Africolaria thersites, common name the varicose horse conch, is a species of sea snail, a marine gastropod mollusk in the family Fasciolariidae, the spindle snails, the tulip snails and their allies.

==Description==
The length of the shell is up to 100 mm. The shell is spindle-shaped, with the spire accounting for half to two-thirds of the total aperture length. The whorls typically have strong, widely spaced axial ribs, most pronounced at the shoulder, though the sculpture can vary, with some specimens having few or no ribs on the later whorls. The spiral sculpture consists of very fine threads. The siphonal canal is of moderate length. The inner lip features a strong spiral columellar pleat at the start of the siphonal canal, with a second, weaker pleat just above it.
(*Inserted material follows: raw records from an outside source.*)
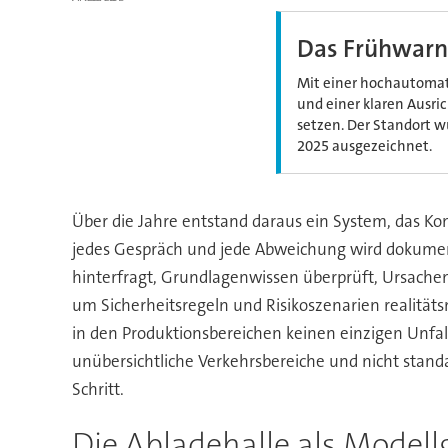
Das Frühwarns
Mit einer hochautomati
und einer klaren Ausri
setzen. Der Standort 
2025 ausgezeichnet.
Über die Jahre entstand daraus ein System, das 
jedes Gespräch und jede Abweichung wird dokumenti
hinterfragt, Grundlagenwissen überprüft, Ursachen 
um Sicherheitsregeln und Risikoszenarien realitäts
in den Produktionsbereichen keinen einzigen Unfall
unübersichtliche Verkehrsbereiche und nicht stan
Schritt.
Die Abladehalle als Modellg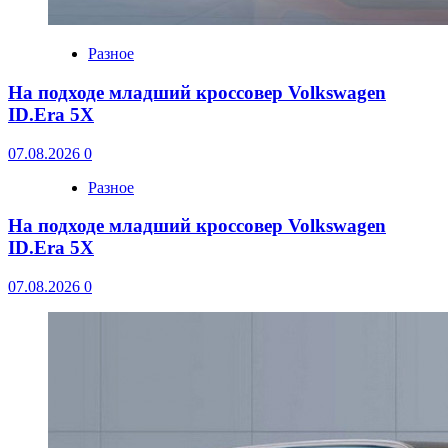
Разное
На подходе младший кроссовер Volkswagen
ID.Era 5X
07.08.2026
0
Разное
На подходе младший кроссовер Volkswagen
ID.Era 5X
07.08.2026
0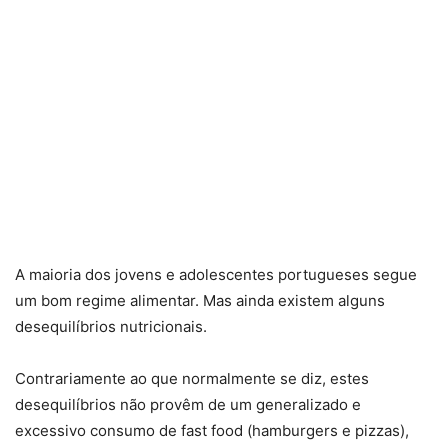
A maioria dos jovens e adolescentes portugueses segue
um bom regime alimentar. Mas ainda existem alguns
desequilíbrios nutricionais.
Contrariamente ao que normalmente se diz, estes
desequilíbrios não provêm de um generalizado e
excessivo consumo de fast food (hamburgers e pizzas),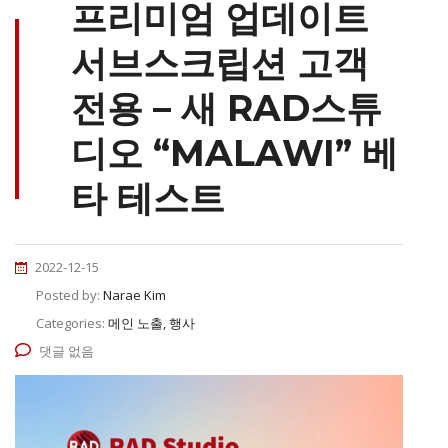
프리미엄 업데이트
서브스크립션 고객
전용 – 새 RAD스튜
디오 “MALAWI” 베
타 테스트
2022-12-15
Posted by:
Narae Kim
Categories:
메인 노출, 행사
댓글 없음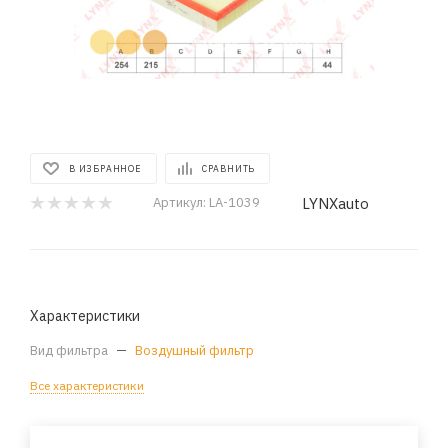
В ИЗБРАННОЕ
СРАВНИТЬ
LYNXauto
Артикул:
LA-1039
Характеристики
Вид фильтра
—
Воздушный фильтр
Все характеристики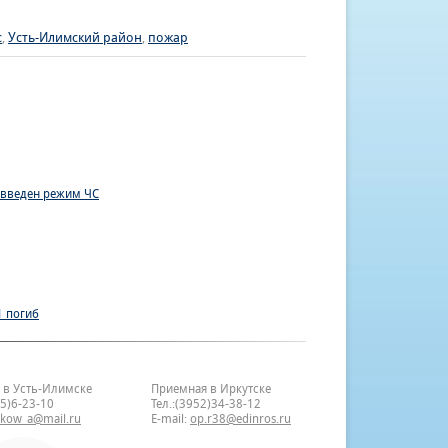
с
,
Усть-Илимский район
,
пожар
 введен режим ЧС
1 погиб
 в Усть-Илимске
Приемная в Иркутске
35)6-23-10
Тел.:(3952)34-38-12
bkow_a@mail.ru
E-mail:
op.r38@edinros.ru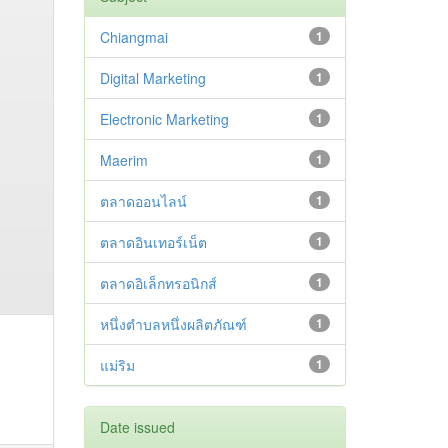
Chiangmai
1
Digital Marketing
1
Electronic Marketing
1
Maerim
1
ตลาดออนไลน์
1
ตลาดอินเทอร์เน็ต
1
ตลาดอิเล็กทรอนิกส์
1
หนึ่งตำบลหนึ่งผลิตภัณฑ์
1
แม่ริม
1
Date issued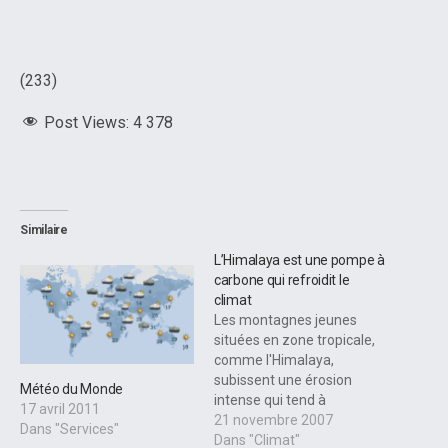
(233)
Post Views:
4 378
Similaire
L’Himalaya est une pompe à
carbone qui refroidit le
climat
Les montagnes jeunes
situées en zone tropicale,
comme l'Himalaya,
subissent une érosion
Météo du Monde
intense qui tend à
17 avril 2011
appauvrir l'atmosphère en
21 novembre 2007
Dans "Services"
dioxyde de carbone (CO2),
Dans "Climat"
A third, narrow, in-running spiral ridge is present in the parietal region, just below the insertion of the outer lip. The interior of the outer lip is smooth, and the tip of the spire is slightly bulbous when intact, though it may appear damaged or worn.
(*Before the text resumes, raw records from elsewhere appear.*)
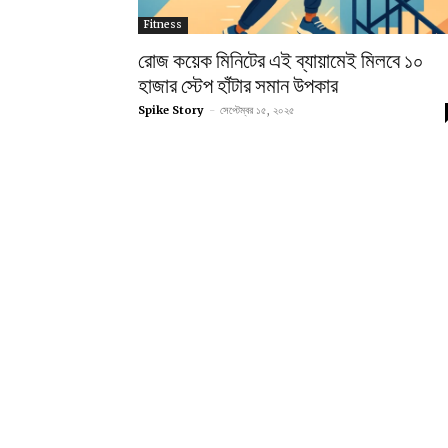
Fitness
রোজ কয়েক মিনিটের এই ব্যায়ামেই মিলবে ১০
হাজার স্টেপ হাঁটার সমান উপকার
Spike Story
-
সেপ্টেম্বর ১৫, ২০২৫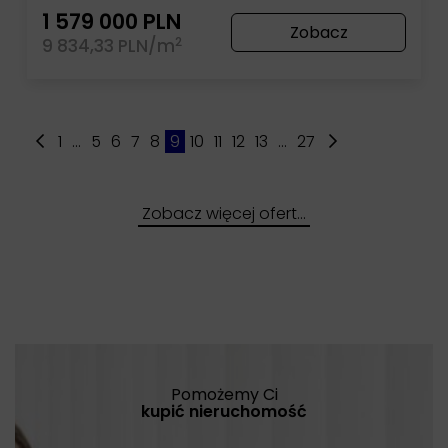
1 579 000 PLN
Zobacz
2
9 834,33 PLN/m
1
...
5
6
7
8
9
10
11
12
13
...
27
Zobacz więcej ofert…
Pomożemy Ci
kupić nieruchomość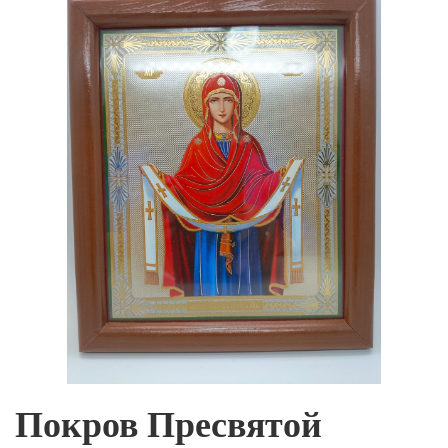
Покров Пресвятой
The shell is white, covered by a thin, pale horn-brown periostracum, which is often worn away on the spire.

==Distribution==
This marine species is endemic to South Africa and occurs off the Agulhas Bank (west of Cape Town to Tsitsikamma) at depths between 100 m and 200 m.

==Bibliography==
- Kilburn, R.N. (1974) Taxonomic notes on South African marine Mollusca (3): Gastropoda: Prosobranchia, with descriptions of new taxa of Naticidae, Fasciolariidae, Magilidae, Volutomitridae and Turridae. Annals of the Natal Museum, 22, 187–220
- Marais J.P. & R.N. Kilburn (2010) Fasciolariidae. pp. 106–137, in: Marais A.P. & Seccombe A.D. (eds), Identification guide to the seashells of South Africa. Volume 1. Groenkloof: Centre for Molluscan Studies. 376 pp.
- Snyder M.A., Vermeij G.J. & Lyons W.G. (2012) The genera and biogeography of Fasciolariinae (Gastropoda, Neogastropoda, Fasciolariidae). Basteria 76(1–3): 31–70.